=== Section Start ===

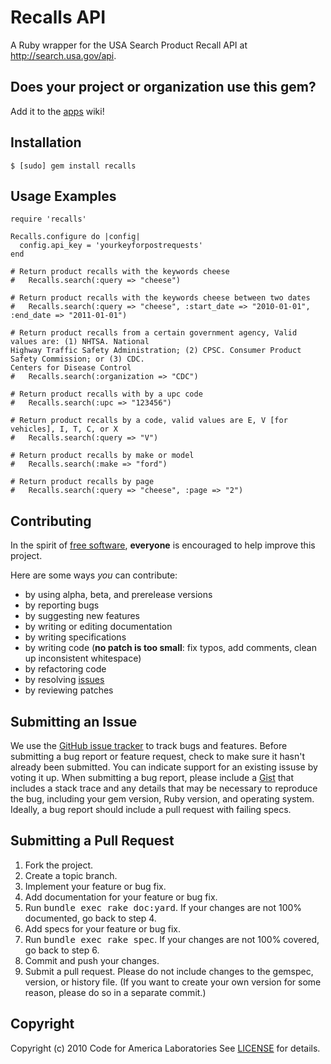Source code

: Recalls API
=======
A Ruby wrapper for the USA Search Product Recall API at http://search.usa.gov/api.

Does your project or organization use this gem?
------------------------------------------
Add it to the [apps](http://github.com/codeforamerica/recalls_ruby/wiki/apps) wiki!

Installation
------------
    $ [sudo] gem install recalls

Usage Examples
--------------
    require 'recalls'
    
    Recalls.configure do |config|
      config.api_key = 'yourkeyforpostrequests'
    end
    
    # Return product recalls with the keywords cheese
    #   Recalls.search(:query => "cheese")
    
    # Return product recalls with the keywords cheese between two dates
    #   Recalls.search(:query => "cheese", :start_date => "2010-01-01", :end_date => "2011-01-01")
    
    # Return product recalls from a certain government agency, Valid values are: (1) NHTSA. National
    Highway Traffic Safety Administration; (2) CPSC. Consumer Product Safety Commission; or (3) CDC.
    Centers for Disease Control
    #   Recalls.search(:organization => "CDC")
    
    # Return product recalls with by a upc code
    #   Recalls.search(:upc => "123456")

    # Return product recalls by a code, valid values are E, V [for vehicles], I, T, C, or X 
    #   Recalls.search(:query => "V")

    # Return product recalls by make or model
    #   Recalls.search(:make => "ford")

    # Return product recalls by page
    #   Recalls.search(:query => "cheese", :page => "2")


    
Contributing
------------
In the spirit of [free software](http://www.fsf.org/licensing/essays/free-sw.html), **everyone** is encouraged to help improve this project.

Here are some ways *you* can contribute:

* by using alpha, beta, and prerelease versions
* by reporting bugs
* by suggesting new features
* by writing or editing documentation
* by writing specifications
* by writing code (**no patch is too small**: fix typos, add comments, clean up inconsistent whitespace)
* by refactoring code
* by resolving [issues](http://github.com/cfalabs/Recalls/issues)
* by reviewing patches

Submitting an Issue
-------------------
We use the [GitHub issue tracker](http://github.com/cfalabs/Recalls/issues) to track bugs and
features. Before submitting a bug report or feature request, check to make sure it hasn't already
been submitted. You can indicate support for an existing issuse by voting it up. When submitting a
bug report, please include a [Gist](http://gist.github.com/) that includes a stack trace and any
details that may be necessary to reproduce the bug, including your gem version, Ruby version, and
operating system. Ideally, a bug report should include a pull request with failing specs.

Submitting a Pull Request
-------------------------
1. Fork the project.
2. Create a topic branch.
3. Implement your feature or bug fix.
4. Add documentation for your feature or bug fix.
5. Run <tt>bundle exec rake doc:yard</tt>. If your changes are not 100% documented, go back to step 4.
6. Add specs for your feature or bug fix.
7. Run <tt>bundle exec rake spec</tt>. If your changes are not 100% covered, go back to step 6.
8. Commit and push your changes.
9. Submit a pull request. Please do not include changes to the gemspec, version, or history file. (If you want to create your own version for some reason, please do so in a separate commit.)

Copyright
---------
Copyright (c) 2010 Code for America Laboratories
See [LICENSE](https://github.com/cfalabs/Recalls/blob/master/LICENSE.mkd) for details.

=== Section End ===

▸ Required action:
Would you provide an exact, picture-free copy of the data above?

▸ Exercise output:
Source code

: Recalls API
=======
A Ruby wrapper for the USA Search Product Recall API at http://search.usa.gov/api.

Does your project or organization use this gem?
------------------------------------------
Add it to the [apps](http://github.com/codeforamerica/recalls_ruby/wiki/apps) wiki!

Installation
------------
    $ [sudo] gem install recalls

Usage Examples
--------------
    require 'recalls'
    
    Recalls.configure do |config|
      config.api_key = 'yourkeyforpostrequests'
    end
    
    # Return product recalls with the keywords cheese
    #   Recalls.search(:query => "cheese")
    
    # Return product recalls with the keywords cheese between two dates
    #   Recalls.search(:query => "cheese", :start_date => "2010-01-01", :end_date => "2011-01-01")
    
    # Return product recalls from a certain government agency, Valid values are: (1) NHTSA. National
    Highway Traffic Safety Administration; (2) CPSC. Consumer Product Safety Commission; or (3) CDC.
    Centers for Disease Control
    #   Recalls.search(:organization => "CDC")
    
    # Return product recalls with by a upc code
    #   Recalls.search(:upc => "123456")

    # Return product recalls by a code, valid values are E, V [for vehicles], I, T, C, or X 
    #   Recalls.search(:query => "V")

    # Return product recalls by make or model
    #   Recalls.search(:make => "ford")

    # Return product recalls by page
    #   Recalls.search(:query => "cheese", :page => "2")


    
Contributing
------------
In the spirit of [free software](http://www.fsf.org/licensing/essays/free-sw.html), **everyone** is encouraged to help improve this project.

Here are some ways *you* can contribute:

* by using alpha, beta, and prerelease versions
* by reporting bugs
* by suggesting new features
* by writing or editing documentation
* by writing specifications
* by writing code (**no patch is too small**: fix typos, add comments, clean up inconsistent whitespace)
* by refactoring code
* by resolving [issues](http://github.com/cfalabs/Recalls/issues)
* by reviewing patches

Submitting an Issue
-------------------
We use the [GitHub issue tracker](http://github.com/cfalabs/Recalls/issues) to track bugs and
features. Before submitting a bug report or feature request, check to make sure it hasn't already
been submitted. You can indicate support for an existing issuse by voting it up. When submitting a
bug report, please include a [Gist](http://gist.github.com/) that includes a stack trace and any
details that may be necessary to reproduce the bug, including your gem version, Ruby version, and
operating system. Ideally, a bug report should include a pull request with failing specs.

Submitting a Pull Request
-------------------------
1. Fork the project.
2. Create a topic branch.
3. Implement your feature or bug fix.
4. Add documentation for your feature or bug fix.
5. Run <tt>bundle exec rake doc:yard</tt>. If your changes are not 100% documented, go back to step 4.
6. Add specs for your feature or bug fix.
7. Run <tt>bundle exec rake spec</tt>. If your changes are not 100% covered, go back to step 6.
8. Commit and push your changes.
9. Submit a pull request. Please do not include changes to the gemspec, version, or history file. (If you want to create your own version for some reason, please do so in a separate commit.)

Copyright
---------
Copyright (c) 2010 Code for America Laboratories
See [LICENSE](https://github.com/cfalabs/Recalls/blob/master/LICENSE.mkd) for details.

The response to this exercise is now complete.